First, if the finance ministers of Kerala and West Bengal say they cannot afford to repay with a rate of interest as ‘high’ as the union government is offering, it is ludicrous to suggest the states were borrowing from the markets at a lower rate. Second, if both the options of repayment put the burden of deficit squarely on the states, that is how it should be. For, even prior to the new regime, the union government has been devolving power and sharing a much greater chunk of the revenue with the states. When it is noted that there has been 33% less SGST collection during the period between April to August this year, compared to the same period last year, due to COVID, the greater revenue share of the states cannot be overlooked, especially as the union government has been no less affected by the global pandemic.

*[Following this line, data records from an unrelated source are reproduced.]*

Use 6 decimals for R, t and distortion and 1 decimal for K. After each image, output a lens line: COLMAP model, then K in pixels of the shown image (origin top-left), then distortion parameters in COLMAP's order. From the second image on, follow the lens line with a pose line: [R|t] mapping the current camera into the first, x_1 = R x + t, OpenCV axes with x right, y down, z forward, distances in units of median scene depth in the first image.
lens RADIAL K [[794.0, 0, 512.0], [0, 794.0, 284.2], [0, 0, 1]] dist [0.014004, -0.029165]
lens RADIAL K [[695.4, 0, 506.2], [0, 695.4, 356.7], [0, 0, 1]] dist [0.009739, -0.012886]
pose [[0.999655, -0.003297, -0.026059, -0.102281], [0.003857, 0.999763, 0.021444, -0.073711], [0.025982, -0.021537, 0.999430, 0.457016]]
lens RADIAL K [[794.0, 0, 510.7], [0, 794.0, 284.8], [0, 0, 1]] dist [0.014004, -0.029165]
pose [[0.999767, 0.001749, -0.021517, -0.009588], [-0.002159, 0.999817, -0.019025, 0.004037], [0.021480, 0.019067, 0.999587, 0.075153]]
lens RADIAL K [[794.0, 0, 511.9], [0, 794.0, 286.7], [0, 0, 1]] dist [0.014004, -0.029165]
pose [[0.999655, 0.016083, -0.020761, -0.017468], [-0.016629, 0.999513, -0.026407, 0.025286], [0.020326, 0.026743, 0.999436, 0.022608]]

In any case, one government cannot be responsible for the maintenance of unsupportable populism of another. It may be noted that the opposition-ruled states often do not accept the welfare schemes of the Narendra Modi government, lest the BJP should run away with the credit, but their own plans for the poor, health, education, infrastructure, etc — in the absence of private sector investment especially in Mamata Banerjee’s state — add extra load on the state exchequers. While Andhra Pradesh, Nagaland, Maharashtra, Tamil Nadu, Sikkim and Uttarakhand have recorded high market borrowings, they are not playing truants in the GST Council meets. Now, if West Bengal, Punjab and Kerala do not fall in line by the time of the next meeting of the council, slated for 12 October, the matter must be resolved by votes. Vastly outnumbered that the opposition-ruled states are, they will lose. The belligerence they will display thereafter via tweets, if not press conferences in COVID times, can be foreseen. That will, of course, do no good to their economies. Finally, whatever the centre or a state pays, it is, in effect, the citizens who have paid a fair share of their hard-earned money to both already, which is why the issue, if raised by a party, will gain no political traction, the obstructionists must note.